** WHAT TO WORK ON **
Copy the lines in this listing verbatim, everything from the line containing "See more open positions at" down to the line containing "Cookie policy", including both of those lines.

** DATA FOR THE TASK **

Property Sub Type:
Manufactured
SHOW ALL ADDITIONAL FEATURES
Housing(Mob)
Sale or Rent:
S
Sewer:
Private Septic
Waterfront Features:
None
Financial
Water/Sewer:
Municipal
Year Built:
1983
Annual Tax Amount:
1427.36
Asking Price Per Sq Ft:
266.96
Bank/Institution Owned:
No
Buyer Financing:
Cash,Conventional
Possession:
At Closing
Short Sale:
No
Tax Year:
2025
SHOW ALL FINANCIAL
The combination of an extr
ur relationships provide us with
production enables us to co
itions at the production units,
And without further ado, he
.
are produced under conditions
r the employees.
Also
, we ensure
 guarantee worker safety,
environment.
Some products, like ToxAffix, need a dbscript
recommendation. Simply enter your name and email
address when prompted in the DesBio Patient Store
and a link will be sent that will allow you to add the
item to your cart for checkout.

...

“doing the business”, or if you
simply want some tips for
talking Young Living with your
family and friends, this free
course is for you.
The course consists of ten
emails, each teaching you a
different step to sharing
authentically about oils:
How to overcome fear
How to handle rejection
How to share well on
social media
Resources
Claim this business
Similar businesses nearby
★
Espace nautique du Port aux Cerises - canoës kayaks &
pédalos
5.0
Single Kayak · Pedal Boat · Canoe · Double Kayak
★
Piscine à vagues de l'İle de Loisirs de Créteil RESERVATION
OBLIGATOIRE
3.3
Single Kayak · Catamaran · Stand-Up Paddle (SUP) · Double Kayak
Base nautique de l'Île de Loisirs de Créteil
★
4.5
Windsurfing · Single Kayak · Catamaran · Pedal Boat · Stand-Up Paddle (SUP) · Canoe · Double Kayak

...

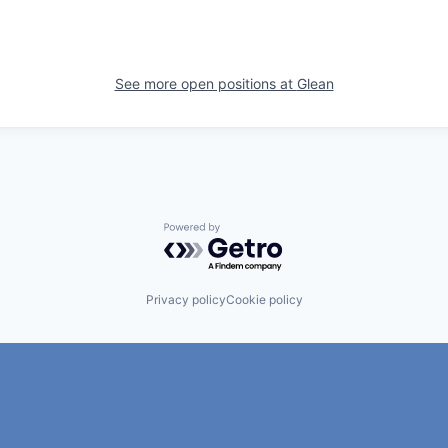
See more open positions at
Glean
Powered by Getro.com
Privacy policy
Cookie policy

** OUTPUT OF THE EXERCISE **
See more open positions at
Glean
Powered by Getro.com
Privacy policy
Cookie policy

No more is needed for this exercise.